IV DOMINGO DE PASCUA
+ Evangelio de nuestro Señor Jesucristo según san Juan 10, 1-10
“Yo soy la puerta de las ovejas”

Jesús dijo a los fariseos: “Les aseguro que el que no entra por la puerta en el corral de las ovejas, sino trepando por otro lado, es un ladrón y un asaltante. El que entra por la puerta es el pastor de las ovejas. El guardián le abre y las ovejas escuchan su voz. Él llama a las suyas por su nombre y las hace salir. Cuando ha sacado todas las suyas, va delante de ellas y las ovejas lo siguen, porque conocen su voz. Nunca seguirán a un extraño, sino que huirán de él, porque no conocen su voz”.
Jesús les hizo esta comparación, pero ellos no comprendieron lo que les quería decir. Entonces Jesús prosiguió: “Les aseguro que Yo soy la puerta de las ovejas. Todos aquellos que han venido antes de mí son ladrones y asaltantes, pero las ovejas no los han escuchado. Yo soy la puerta. El que entra por mí se salvará; podrá entrar y salir, y encontrará su alimento. El ladrón no viene sino para robar, matar y destruir.
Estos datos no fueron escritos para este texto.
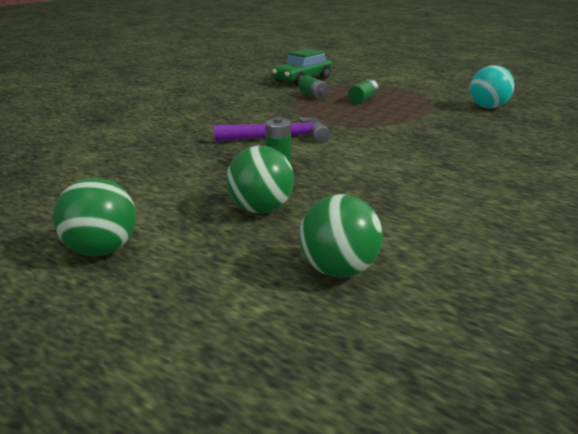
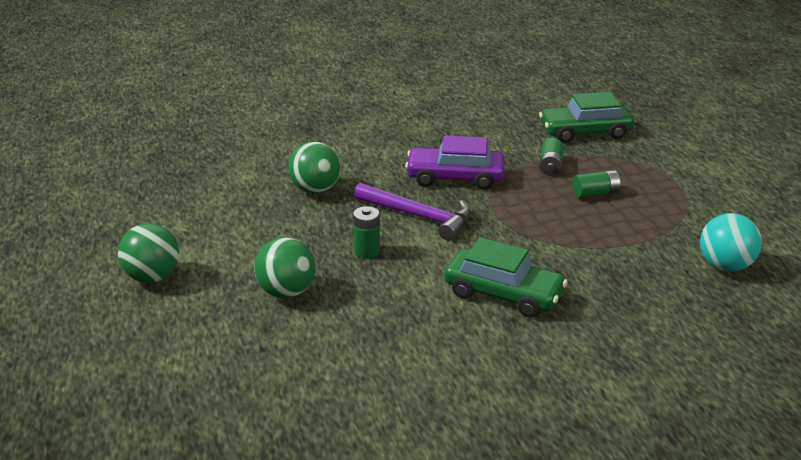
camera: 40 degrees right, 5 degrees up
(264, 114) = (455, 178): none -> purple car
(338, 270) = (257, 369): green ball -> green ball (315, 189)
(413, 154) = (503, 294): none -> green car

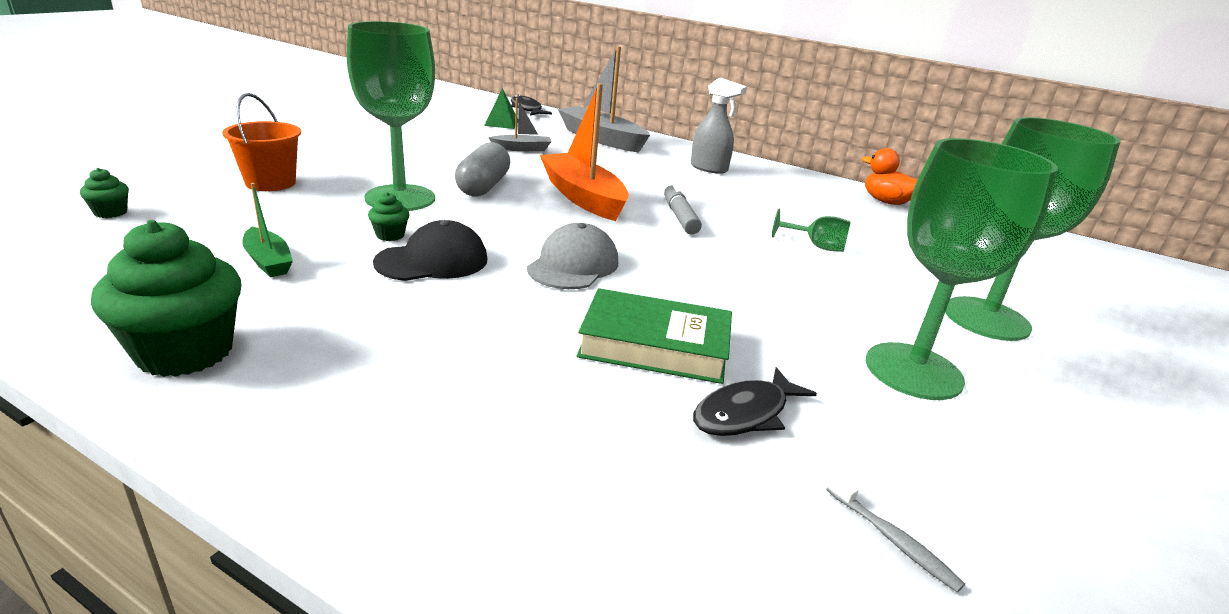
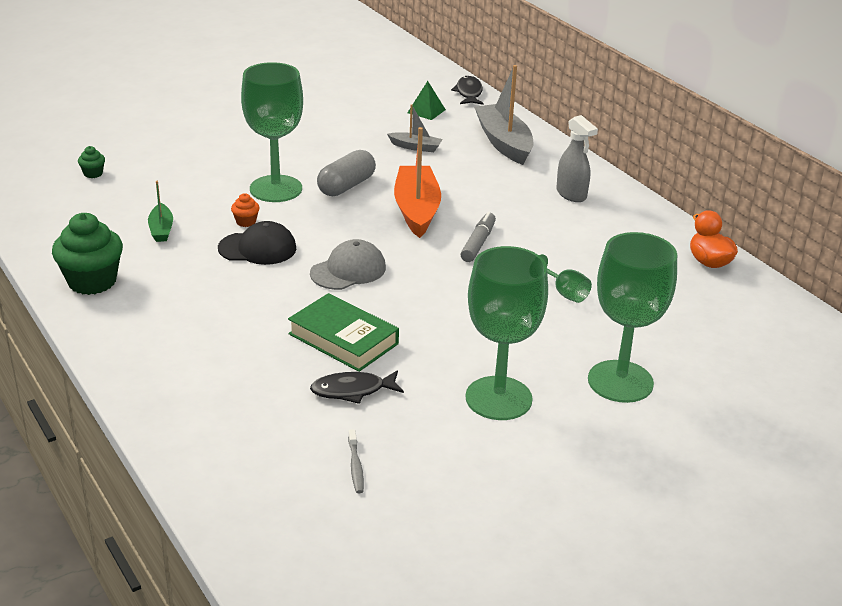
camera: 30 degrees right, 5 degrees up
(270, 183) = (198, 160): orange bucket -> none
(390, 235) = (246, 222): green cupcake -> orange cupcake

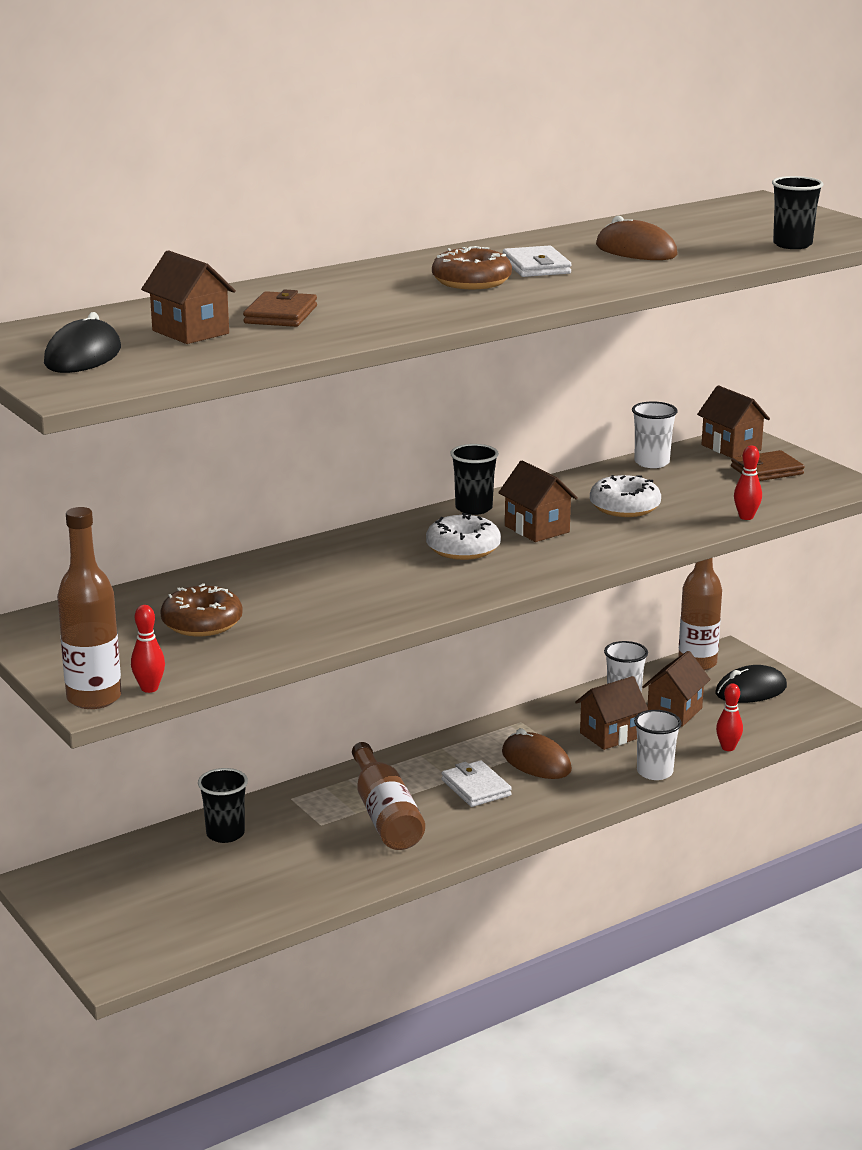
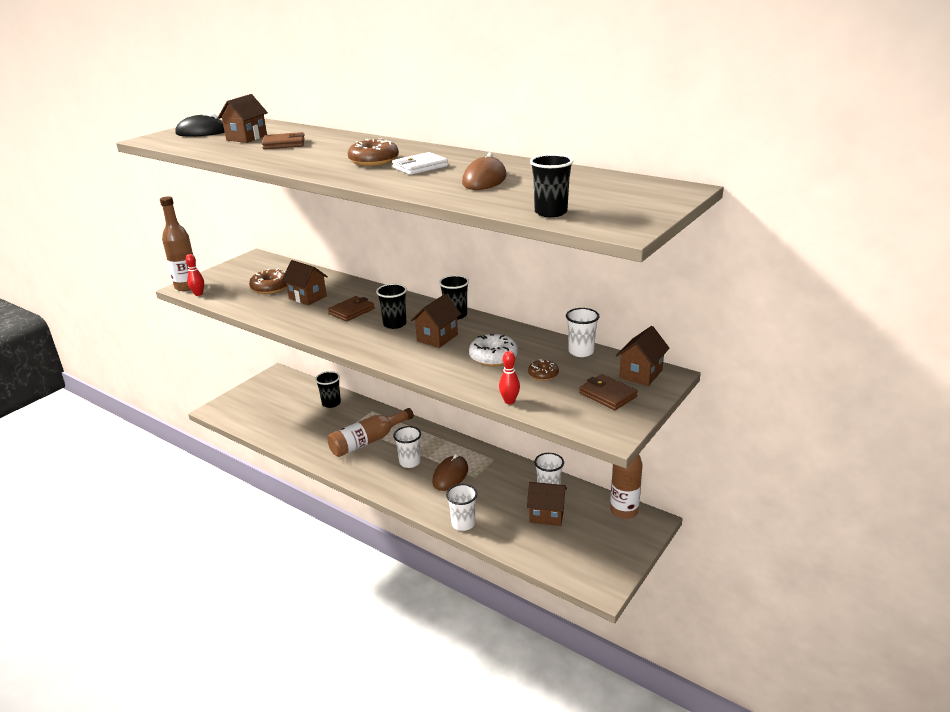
camera: 70 degrees right, 5 degrees up
(382, 571) = (351, 311): none -> brown wallet
(463, 548) = (394, 324): white donut -> black cup
(476, 788) = (410, 462): white wallet -> white cup
(610, 735) = (498, 495): brown house -> brown house (307, 297)
(693, 490) = (543, 374): none -> brown donut
(728, 748) = (514, 549): red bowling pin -> none
(751, 690) = (603, 543): black mouse -> none

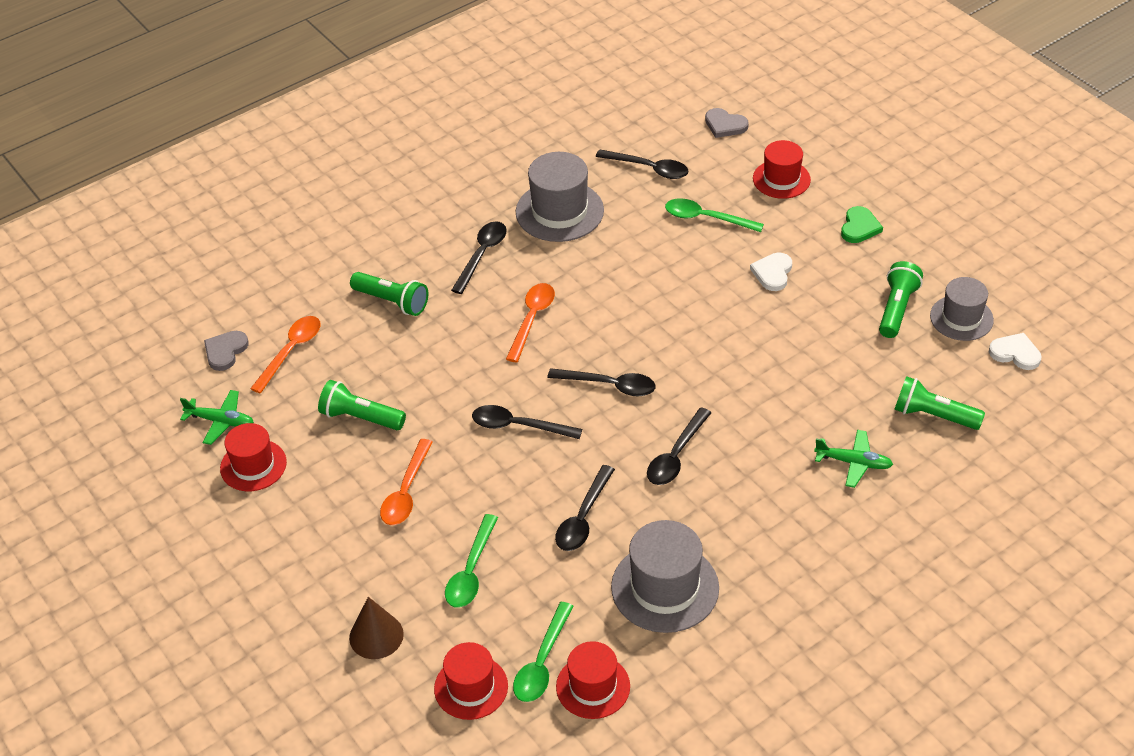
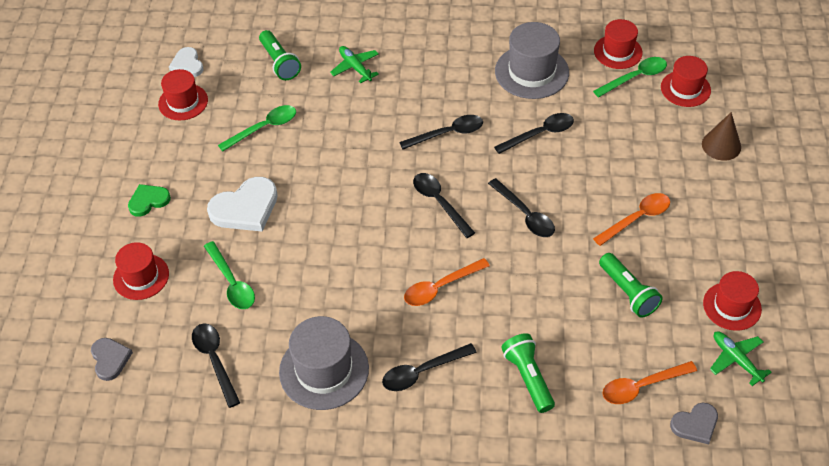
camera: 140 degrees left, 5 degrees up
(471, 571) = (635, 146): green spoon -> green spoon (264, 128)
(772, 273) = (245, 208): white heart -> white heart, size x1.69
(897, 309) = (209, 132): green flashlight -> none
(961, 318) = (183, 102): grey hat -> red hat

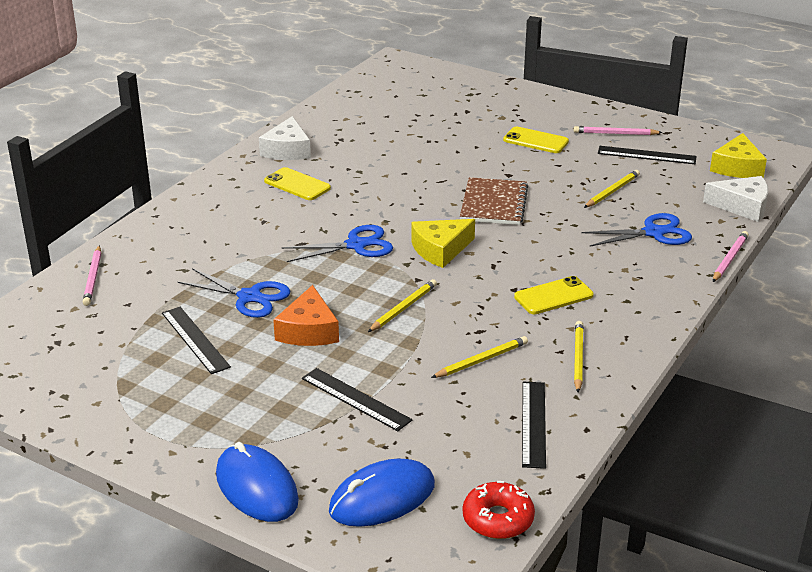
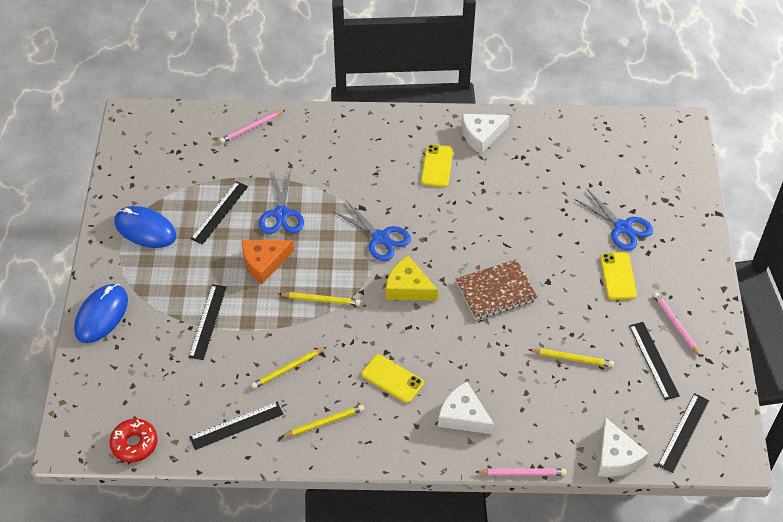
camera: 60 degrees right, 20 degrees up
(382, 498) = (123, 378): blue mouse -> blue mouse (145, 229)
(481, 360) = (288, 369): yellow pencil -> yellow pencil turned 120 degrees clockwise
(635, 269) = (463, 416): none -> white cheese
(653, 233) = (526, 409): blue scissors -> blue scissors (622, 227)
(737, 167) = (683, 432): yellow cheese -> black ruler

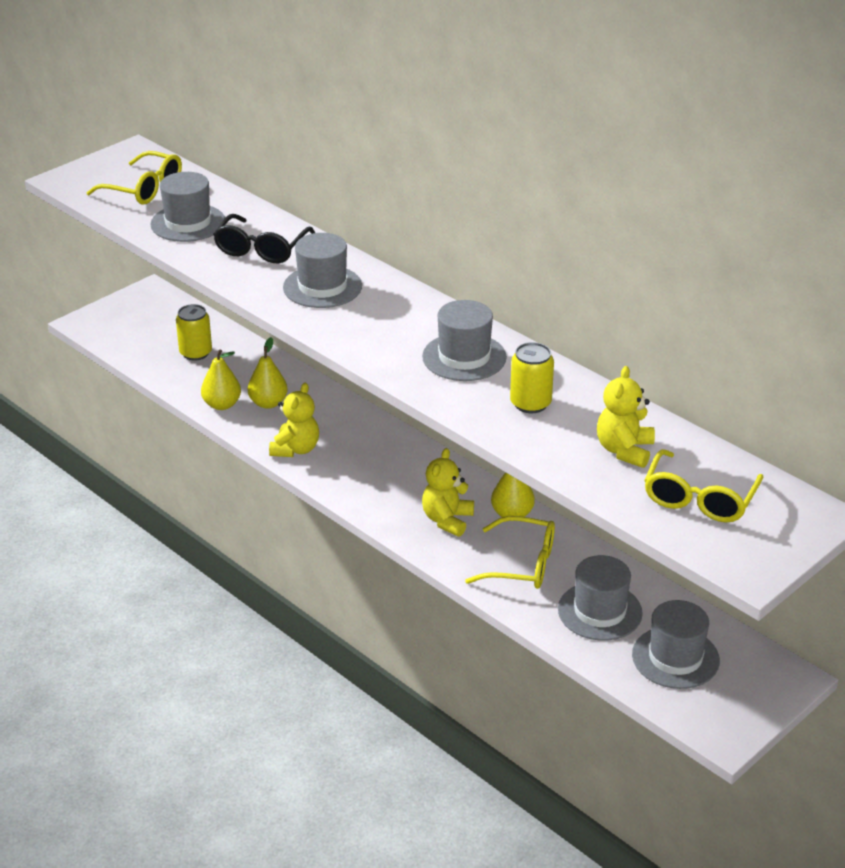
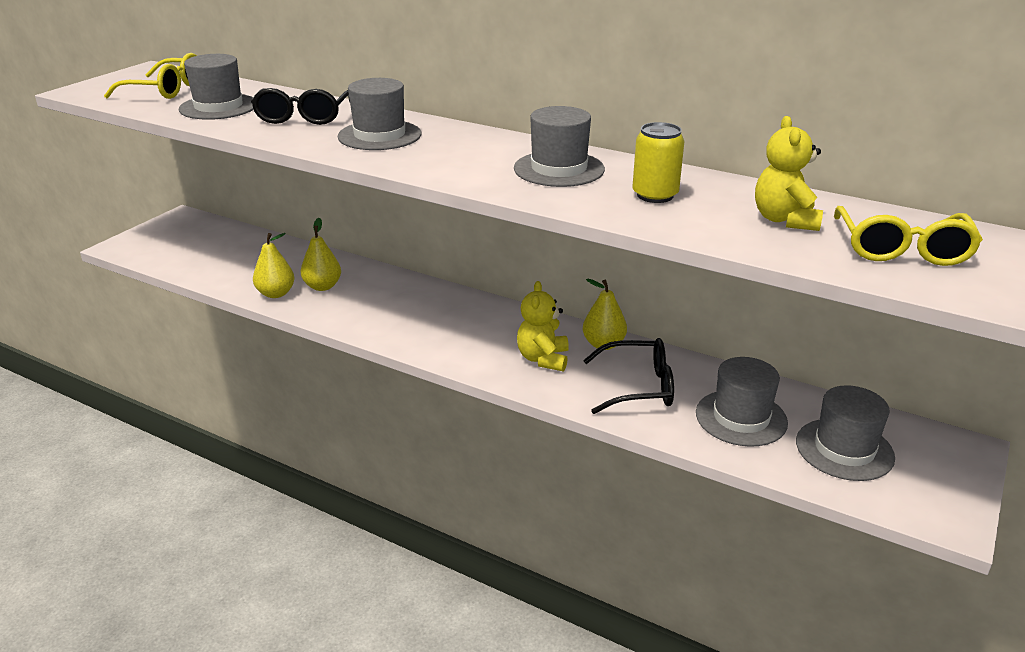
camera: 15 degrees left, 5 degrees down
(196, 353) = (237, 256): yellow can -> none
(296, 449) = (364, 320): yellow teddy bear -> none
(522, 564) = (639, 387): yellow glasses -> black glasses

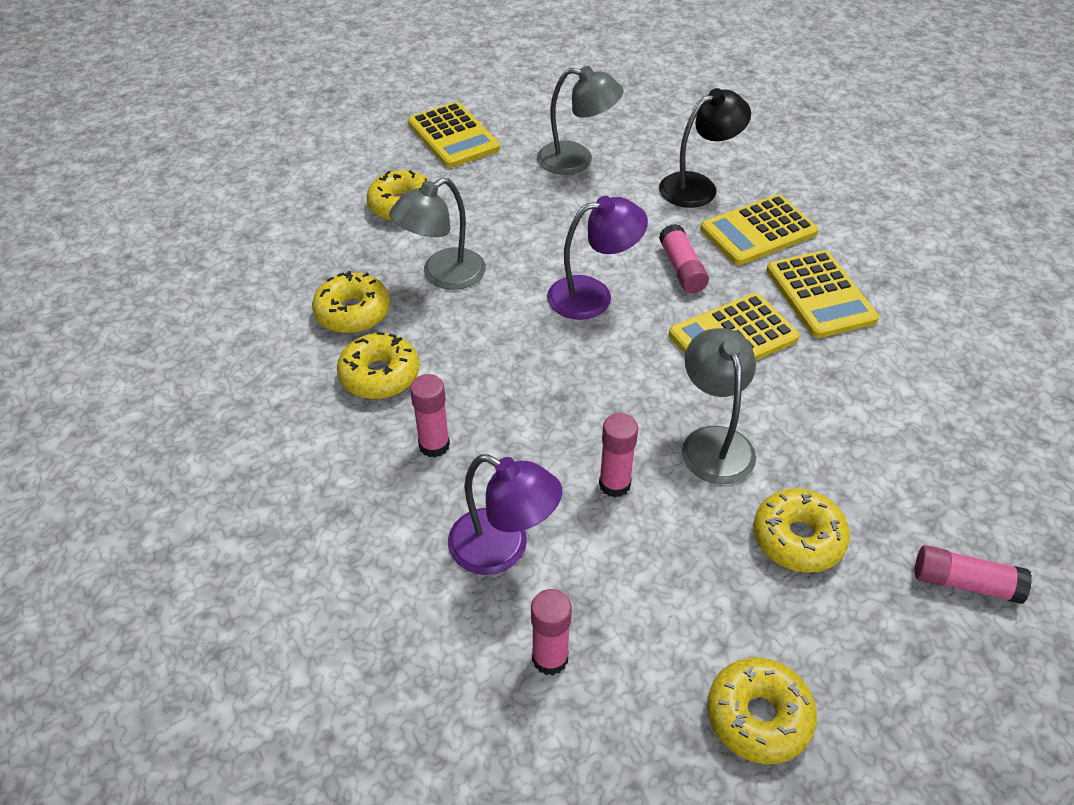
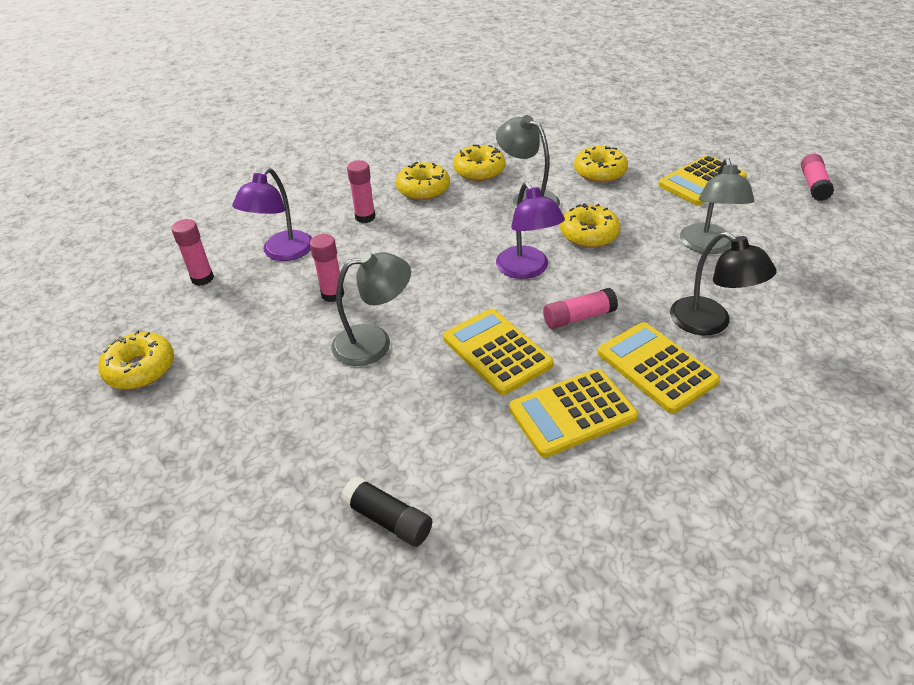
camera: 85 degrees right, 5 degrees down
(798, 538) = (278, 390): yellow donut -> yellow donut (589, 234)
(965, 583) = (224, 497): pink glue stick -> pink glue stick (813, 185)
(967, 438) = (388, 519): none -> black glue stick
Pero Yo he venido para que las ovejas tengan Vida, y la tengan en abundancia”.

En verdad, en verdad os digo: quien no entra por la puerta al redil de las ovejas, sino que trepa por otro lado, ese es ladrón y asesino. Dijeron, en efecto, que ellos no eran ciegos; podrían empero ver entonces, si fuesen ovejas de Cristo.
¿En virtud de qué se usurpaban la luz quienes se enfurecían contra el Día? Por la vana, orgullosa e insanable arrogancia de ellos, pues, el Señor Jesús ha entrelazado esas cosas mediante las que, si prestamos atención, nos ha avisado salubremente. Hay, en efecto, muchos a quienes según cierta costumbre de esta vida se califica de hombres buenos –varones buenos, mujeres buenas−, inocentes y que observan, por así decirlo, lo que en la Ley está preceptuado, que otorgan honor a sus padres, no fornican, no perpetran homicidio, no cometen hurto, no presentan falso testimonio contra nadie y observan, digamos, lo demás que la Ley manda.
No son cristianos, mas generalmente se jactan como esos: ¿Acaso también nosotros somos ciegos? Pero, porque todo eso que hacen, mas desconocen a qué fin referirlo, lo hacen inanemente, en la lectura hodierna ha propuesto el Señor la comparación acerca de su rebaño y de la puerta por la que se entra al redil.
Digan, pues, los paganos: “Vivimos bien”. Si no entran por la puerta, ¿qué les aprovecha eso de que se glorían? En efecto, vivir bien debe aprovechar a cada uno para esto, para que le sea dado vivir siempre, porque a quien no le es dado vivir siempre, ¿qué le aprovecha vivir bien? ¡Que tampoco ha de decirse que viven bien quienes por ceguera desconocen la finalidad de vivir bien, o por engreimiento la desprecian! Pues bien, nadie tiene esperanza verdadera y cierta de vivir siempre, si no reconoce la Vida, cosa que es Cristo, y si por la entrada no entra al redil.